Saved entries
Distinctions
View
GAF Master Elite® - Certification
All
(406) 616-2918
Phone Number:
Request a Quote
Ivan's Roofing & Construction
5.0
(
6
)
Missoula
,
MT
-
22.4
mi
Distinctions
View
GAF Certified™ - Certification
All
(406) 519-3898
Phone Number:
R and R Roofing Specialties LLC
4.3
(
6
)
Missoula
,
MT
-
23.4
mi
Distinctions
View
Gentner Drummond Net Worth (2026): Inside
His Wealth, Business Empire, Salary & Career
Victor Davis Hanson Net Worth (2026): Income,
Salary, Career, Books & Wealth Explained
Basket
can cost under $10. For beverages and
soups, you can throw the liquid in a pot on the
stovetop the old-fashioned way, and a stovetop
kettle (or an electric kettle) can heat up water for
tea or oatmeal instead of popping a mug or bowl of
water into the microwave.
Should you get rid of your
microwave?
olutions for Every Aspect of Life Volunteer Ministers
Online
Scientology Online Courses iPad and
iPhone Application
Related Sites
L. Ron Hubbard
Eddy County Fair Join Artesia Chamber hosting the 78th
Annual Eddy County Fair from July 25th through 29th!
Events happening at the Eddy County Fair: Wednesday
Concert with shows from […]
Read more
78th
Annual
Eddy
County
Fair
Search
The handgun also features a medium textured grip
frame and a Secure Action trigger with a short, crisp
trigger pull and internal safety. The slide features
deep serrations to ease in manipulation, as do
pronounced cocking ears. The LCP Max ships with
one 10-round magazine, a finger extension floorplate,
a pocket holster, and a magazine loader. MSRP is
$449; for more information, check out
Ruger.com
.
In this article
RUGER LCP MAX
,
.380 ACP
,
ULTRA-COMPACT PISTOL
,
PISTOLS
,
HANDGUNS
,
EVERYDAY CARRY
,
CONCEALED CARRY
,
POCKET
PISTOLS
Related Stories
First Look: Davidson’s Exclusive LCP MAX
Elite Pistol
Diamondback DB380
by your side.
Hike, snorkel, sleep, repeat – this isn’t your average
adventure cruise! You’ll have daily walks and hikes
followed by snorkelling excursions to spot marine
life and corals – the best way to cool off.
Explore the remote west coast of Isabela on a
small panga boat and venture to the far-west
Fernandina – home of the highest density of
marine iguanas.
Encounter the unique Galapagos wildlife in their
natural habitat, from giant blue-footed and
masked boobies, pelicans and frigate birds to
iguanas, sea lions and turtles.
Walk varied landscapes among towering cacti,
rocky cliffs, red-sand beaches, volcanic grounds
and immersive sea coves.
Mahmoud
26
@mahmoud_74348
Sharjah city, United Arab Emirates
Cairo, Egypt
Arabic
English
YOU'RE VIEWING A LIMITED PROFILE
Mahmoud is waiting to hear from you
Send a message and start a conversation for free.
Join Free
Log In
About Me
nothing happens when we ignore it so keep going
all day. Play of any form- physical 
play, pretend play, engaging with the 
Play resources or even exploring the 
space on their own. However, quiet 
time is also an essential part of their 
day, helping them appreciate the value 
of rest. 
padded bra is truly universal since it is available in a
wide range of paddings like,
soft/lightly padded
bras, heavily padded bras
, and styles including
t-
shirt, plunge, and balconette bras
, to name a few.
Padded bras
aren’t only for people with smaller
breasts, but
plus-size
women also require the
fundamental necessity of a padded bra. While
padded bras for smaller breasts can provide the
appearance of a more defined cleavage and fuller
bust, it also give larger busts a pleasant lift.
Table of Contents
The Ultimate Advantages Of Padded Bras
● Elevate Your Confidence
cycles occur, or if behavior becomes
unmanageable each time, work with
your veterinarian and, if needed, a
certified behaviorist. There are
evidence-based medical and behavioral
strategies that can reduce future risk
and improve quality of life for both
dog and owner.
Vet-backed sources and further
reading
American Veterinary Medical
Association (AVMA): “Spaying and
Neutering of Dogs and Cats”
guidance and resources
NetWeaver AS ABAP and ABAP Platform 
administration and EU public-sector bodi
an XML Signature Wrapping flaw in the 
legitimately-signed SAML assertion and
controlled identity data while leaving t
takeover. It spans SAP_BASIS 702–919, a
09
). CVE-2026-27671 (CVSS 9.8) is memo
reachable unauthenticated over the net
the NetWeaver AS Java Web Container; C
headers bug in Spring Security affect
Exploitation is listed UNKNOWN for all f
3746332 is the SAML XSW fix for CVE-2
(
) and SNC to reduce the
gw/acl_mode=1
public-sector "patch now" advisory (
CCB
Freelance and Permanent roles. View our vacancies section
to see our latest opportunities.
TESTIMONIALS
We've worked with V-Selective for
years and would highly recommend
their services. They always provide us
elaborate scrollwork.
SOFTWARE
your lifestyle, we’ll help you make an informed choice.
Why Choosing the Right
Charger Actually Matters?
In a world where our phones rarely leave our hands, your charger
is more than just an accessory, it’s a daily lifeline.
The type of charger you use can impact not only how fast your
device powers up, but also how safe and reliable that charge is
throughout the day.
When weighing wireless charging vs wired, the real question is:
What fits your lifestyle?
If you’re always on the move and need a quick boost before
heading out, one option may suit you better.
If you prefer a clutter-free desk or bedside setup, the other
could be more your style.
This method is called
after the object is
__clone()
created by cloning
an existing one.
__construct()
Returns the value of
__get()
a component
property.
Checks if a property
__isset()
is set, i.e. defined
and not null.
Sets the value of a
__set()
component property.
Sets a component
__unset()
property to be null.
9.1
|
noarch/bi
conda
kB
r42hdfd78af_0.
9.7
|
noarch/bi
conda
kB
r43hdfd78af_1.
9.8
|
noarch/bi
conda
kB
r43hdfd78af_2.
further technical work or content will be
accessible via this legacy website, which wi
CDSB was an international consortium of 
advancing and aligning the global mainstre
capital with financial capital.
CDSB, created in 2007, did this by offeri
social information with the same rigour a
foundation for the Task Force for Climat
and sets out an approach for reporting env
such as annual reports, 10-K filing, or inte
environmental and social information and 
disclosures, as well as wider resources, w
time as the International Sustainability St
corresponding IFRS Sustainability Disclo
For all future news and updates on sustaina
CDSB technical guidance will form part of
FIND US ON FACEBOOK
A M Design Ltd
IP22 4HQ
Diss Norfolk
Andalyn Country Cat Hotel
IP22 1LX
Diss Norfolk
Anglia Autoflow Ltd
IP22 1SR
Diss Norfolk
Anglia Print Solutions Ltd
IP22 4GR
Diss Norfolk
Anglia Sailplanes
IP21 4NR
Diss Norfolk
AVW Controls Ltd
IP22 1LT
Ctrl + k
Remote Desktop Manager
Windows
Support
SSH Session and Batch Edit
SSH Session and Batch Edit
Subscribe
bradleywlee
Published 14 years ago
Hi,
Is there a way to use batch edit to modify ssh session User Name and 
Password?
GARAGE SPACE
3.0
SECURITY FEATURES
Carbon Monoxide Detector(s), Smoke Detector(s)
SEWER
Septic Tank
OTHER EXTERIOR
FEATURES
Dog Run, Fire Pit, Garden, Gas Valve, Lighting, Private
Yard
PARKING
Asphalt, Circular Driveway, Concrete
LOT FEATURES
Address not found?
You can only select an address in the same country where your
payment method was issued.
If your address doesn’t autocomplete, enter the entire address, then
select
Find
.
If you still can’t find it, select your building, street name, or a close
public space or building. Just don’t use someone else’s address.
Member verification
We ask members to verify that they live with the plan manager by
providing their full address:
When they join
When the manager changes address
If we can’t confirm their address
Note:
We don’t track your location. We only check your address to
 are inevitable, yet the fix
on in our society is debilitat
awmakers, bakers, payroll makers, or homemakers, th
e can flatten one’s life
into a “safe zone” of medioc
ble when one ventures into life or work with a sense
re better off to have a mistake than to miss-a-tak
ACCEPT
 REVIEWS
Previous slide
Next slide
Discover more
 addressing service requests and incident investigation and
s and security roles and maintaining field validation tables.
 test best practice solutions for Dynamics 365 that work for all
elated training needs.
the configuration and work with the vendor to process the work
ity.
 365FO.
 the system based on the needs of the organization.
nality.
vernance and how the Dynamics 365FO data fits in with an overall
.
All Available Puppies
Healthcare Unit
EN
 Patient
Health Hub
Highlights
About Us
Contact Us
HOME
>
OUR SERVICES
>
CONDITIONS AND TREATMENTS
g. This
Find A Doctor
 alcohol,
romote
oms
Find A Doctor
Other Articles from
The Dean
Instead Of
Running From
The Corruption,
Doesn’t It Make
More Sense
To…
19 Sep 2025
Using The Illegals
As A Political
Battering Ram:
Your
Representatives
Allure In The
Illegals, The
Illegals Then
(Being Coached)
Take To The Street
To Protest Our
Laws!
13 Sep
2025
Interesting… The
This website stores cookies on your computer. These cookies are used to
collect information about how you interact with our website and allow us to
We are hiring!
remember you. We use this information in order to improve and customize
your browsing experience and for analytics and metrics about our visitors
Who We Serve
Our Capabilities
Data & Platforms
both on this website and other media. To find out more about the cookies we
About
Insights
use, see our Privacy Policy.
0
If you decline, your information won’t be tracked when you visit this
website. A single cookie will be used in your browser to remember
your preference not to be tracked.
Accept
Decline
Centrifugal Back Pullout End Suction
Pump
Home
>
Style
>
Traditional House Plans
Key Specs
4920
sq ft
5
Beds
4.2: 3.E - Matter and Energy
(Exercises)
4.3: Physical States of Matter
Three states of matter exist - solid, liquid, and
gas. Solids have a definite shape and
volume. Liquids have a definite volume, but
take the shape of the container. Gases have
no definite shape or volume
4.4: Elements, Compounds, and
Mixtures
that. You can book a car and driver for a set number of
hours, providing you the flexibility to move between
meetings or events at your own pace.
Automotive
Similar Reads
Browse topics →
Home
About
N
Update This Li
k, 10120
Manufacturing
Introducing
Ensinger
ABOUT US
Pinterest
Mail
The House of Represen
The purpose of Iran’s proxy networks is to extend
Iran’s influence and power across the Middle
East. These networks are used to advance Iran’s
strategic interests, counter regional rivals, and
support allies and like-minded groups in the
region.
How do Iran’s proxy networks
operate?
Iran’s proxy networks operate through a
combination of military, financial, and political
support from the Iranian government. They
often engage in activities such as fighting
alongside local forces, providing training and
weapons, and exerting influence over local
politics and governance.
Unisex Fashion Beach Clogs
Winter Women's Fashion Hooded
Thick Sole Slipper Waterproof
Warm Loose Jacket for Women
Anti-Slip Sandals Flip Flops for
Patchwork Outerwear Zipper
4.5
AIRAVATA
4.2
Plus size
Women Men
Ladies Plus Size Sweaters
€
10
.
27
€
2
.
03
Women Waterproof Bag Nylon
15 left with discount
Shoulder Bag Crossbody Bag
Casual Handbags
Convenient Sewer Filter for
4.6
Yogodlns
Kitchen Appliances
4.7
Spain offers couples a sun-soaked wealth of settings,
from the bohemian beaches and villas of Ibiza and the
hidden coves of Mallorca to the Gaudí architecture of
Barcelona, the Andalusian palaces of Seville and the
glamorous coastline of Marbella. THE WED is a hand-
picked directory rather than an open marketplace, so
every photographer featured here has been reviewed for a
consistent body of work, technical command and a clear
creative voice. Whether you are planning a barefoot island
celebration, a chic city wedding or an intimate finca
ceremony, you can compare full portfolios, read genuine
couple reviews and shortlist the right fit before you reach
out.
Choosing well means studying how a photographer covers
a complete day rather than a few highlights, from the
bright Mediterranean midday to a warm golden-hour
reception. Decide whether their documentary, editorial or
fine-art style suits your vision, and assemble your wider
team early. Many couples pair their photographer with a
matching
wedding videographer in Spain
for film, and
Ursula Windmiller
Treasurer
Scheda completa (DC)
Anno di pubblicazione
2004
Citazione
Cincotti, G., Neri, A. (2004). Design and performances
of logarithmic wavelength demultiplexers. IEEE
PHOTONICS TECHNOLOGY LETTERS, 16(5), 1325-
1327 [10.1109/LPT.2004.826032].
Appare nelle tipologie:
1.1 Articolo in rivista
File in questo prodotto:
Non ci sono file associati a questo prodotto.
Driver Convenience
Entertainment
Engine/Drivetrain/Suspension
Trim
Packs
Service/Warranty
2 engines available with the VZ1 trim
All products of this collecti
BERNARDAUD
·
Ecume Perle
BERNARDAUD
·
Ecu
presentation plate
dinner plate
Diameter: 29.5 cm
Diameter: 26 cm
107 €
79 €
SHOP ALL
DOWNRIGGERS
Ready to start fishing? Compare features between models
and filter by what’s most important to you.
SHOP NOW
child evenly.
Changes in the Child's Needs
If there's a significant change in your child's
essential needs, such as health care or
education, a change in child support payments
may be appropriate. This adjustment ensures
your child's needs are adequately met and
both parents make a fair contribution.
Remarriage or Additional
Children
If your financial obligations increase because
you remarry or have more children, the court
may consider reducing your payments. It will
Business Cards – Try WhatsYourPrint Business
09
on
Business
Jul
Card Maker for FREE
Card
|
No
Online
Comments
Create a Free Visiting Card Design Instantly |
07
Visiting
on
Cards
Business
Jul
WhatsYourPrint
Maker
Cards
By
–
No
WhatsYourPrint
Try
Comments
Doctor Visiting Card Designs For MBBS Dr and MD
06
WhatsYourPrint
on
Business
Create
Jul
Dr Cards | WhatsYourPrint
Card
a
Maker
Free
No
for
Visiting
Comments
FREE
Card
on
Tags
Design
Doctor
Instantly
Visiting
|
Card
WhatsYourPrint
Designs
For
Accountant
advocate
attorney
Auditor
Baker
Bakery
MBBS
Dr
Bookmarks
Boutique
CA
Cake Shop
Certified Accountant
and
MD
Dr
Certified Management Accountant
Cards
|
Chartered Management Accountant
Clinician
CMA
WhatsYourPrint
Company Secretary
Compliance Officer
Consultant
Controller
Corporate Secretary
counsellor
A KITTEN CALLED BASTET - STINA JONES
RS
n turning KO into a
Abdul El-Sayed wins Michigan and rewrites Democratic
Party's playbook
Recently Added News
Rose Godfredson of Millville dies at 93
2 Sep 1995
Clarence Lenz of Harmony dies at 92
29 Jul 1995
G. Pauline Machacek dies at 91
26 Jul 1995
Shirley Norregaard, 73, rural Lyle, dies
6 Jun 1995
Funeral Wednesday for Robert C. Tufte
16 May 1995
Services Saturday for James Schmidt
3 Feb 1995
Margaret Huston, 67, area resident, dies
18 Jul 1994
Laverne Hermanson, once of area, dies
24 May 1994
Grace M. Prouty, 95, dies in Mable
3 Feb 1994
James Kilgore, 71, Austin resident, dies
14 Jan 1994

■ EXERCISE AIM
Look for the string "like" in the entries above. Copy every line that has it.

■ EXPECTED ANSWER
wide range of paddings like,
support allies and like-minded groups in the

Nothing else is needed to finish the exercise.